6. De kosten voor de door een derde beroepsmatig verleende rechtsbijstand stelt de rechtbank vast op € 1.897,50 (1 punt voor het indienen van het beroepschrift, 1 punt voor het verschijnen ter zitting, 0,5 punt voor het indienen van een zienswijze, met een waarde per punt van € 759,- en een wegingsfactor 1).
7. De rechtbank ziet ook aanleiding om verweerder te veroordelen de kosten van de door eiseres ingeschakelde deskundige te vergoeden. De rechtbank vindt het redelijk dat eiseres een deskundige heeft ingeschakeld tijdens de beroepsprocedure. De kosten die daarvoor zijn gemaakt moet verweerder vergoeden, voor zover die redelijk zijn. Deze kosten stelt de rechtbank vast op grond van artikel 2, eerste lid, aanhef en onder b, van het Besluit proceskosten bestuursrecht en overeenkomstig het bepaalde bij en krachtens de Wet tarieven in strafzaken. Op grond van het Besluit tarieven in strafzaken 2003 geldt voor bedrijfsartsen een maximumtarief van € 134,04 per uur. Uit de overgelegde factuur blijkt dat een uurtarief van € 121,95 is gefactureerd. De rechtbank vindt de door gefactureerde uren bovendien redelijk. De kosten voor de door eiseres ingeschakelde deskundige stelt de rechtbank dan ook vast op € 2.360,95 (inclusief btw). Verweerder moet daarnaast de kosten voor het opvragen van medische informatie van € 82,02 vergoeden.

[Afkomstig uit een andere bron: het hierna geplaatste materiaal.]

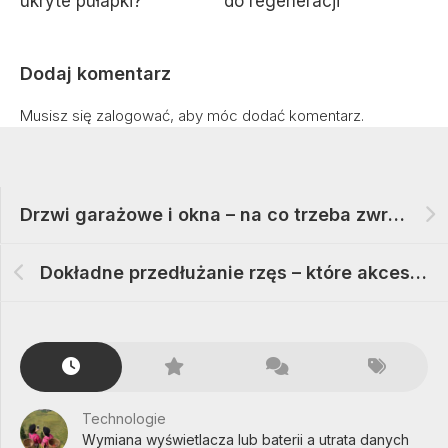
ukryte pułapki?
do regeneracji
Dodaj komentarz
Musisz się
zalogować
, aby móc dodać komentarz.
Drzwi garażowe i okna – na co trzeba zwrócić uwagę
Dokładne przedłużanie rzęs – które akcesoria mogą się przydać
Technologie
Wymiana wyświetlacza lub baterii a utrata danych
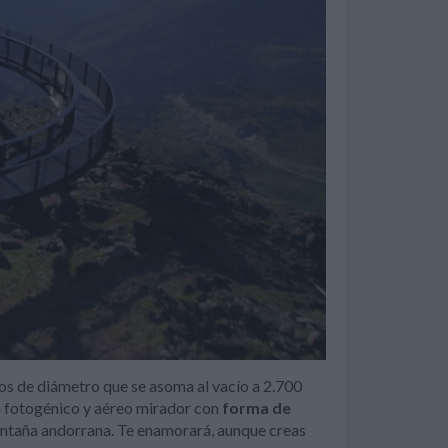
s de diámetro que se asoma al vacío a 2.700
Un fotogénico y aéreo mirador con
forma de
montaña andorrana. Te enamorará, aunque creas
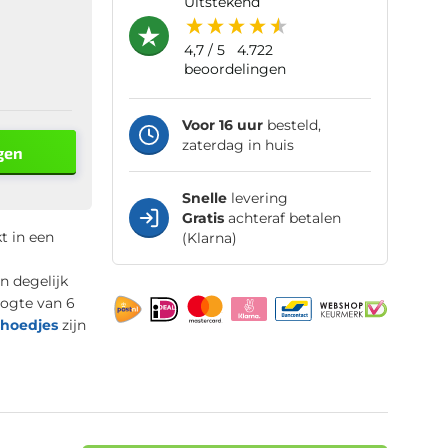
uitstekend
4,7
/ 5
4.722
beoordelingen
Voor 16 uur
besteld,
zaterdag in huis
gen
Snelle
levering
Gratis
achteraf betalen
t in een
(Klarna)
n degelijk
oogte van 6
shoedjes
zijn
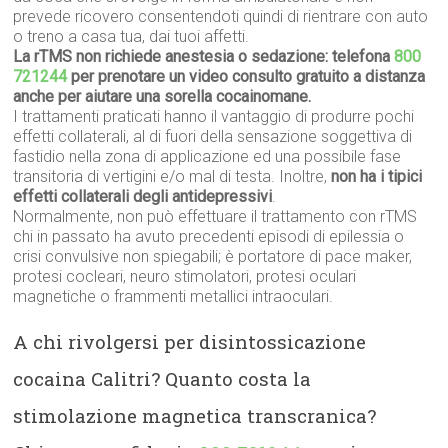
prevede ricovero consentendoti quindi di rientrare con auto
o treno a casa tua, dai tuoi affetti.
La rTMS non richiede anestesia o sedazione: telefona
800
721244
per prenotare un video consulto gratuito a distanza
anche per aiutare una sorella cocainomane.
I trattamenti praticati hanno il vantaggio di produrre pochi
effetti collaterali, al di fuori della sensazione soggettiva di
fastidio nella zona di applicazione ed una possibile fase
transitoria di vertigini e/o mal di testa. Inoltre,
non ha i tipici
effetti collaterali degli antidepressivi
.
Normalmente, non può effettuare il trattamento con rTMS
chi in passato ha avuto precedenti episodi di epilessia o
crisi convulsive non spiegabili; è portatore di pace maker,
protesi cocleari, neuro stimolatori, protesi oculari
magnetiche o frammenti metallici intraoculari.
A chi rivolgersi per disintossicazione
cocaina Calitri? Quanto costa la
stimolazione magnetica transcranica?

De totale proceskosten zijn daarom € 4.340,47. Daarnaast dient verweerder het door eiseres betaalde griffierecht aan hem te vergoeden.

Beslissing

De rechtbank:
  • verklaart het beroep tegen het bestreden besluit 1 en het bestreden besluit 2 niet-ontvankelijk;
  • veroordeelt verweerder tot betaling aan eiseres van € 4.340,47 aan proceskosten;
- draagt verweerder op het betaalde griffierecht van € 345,- aan eiseres te vergoeden.
Deze uitspraak is gedaan door mr. J. Wolbrink, rechter, in aanwezigheid van mr. A. Belhadi, griffier
.De beslissing is uitgesproken op 28 maart 2022 en zal openbaar worden gemaakt via publicatie op rechtspraak.nl.
griffier rechter
Afschrift verzonden aan partijen op:

Rechtsmiddel

Tegen deze uitspraak kan binnen zes weken na de dag van verzending daarvan hoger beroep worden ingesteld bij de Centrale Raad van Beroep.

Voetnoten

1.Zie bijvoorbeeld de uitspraak van 2 maart 2022, ECLI:NL:CRVB:2022:422.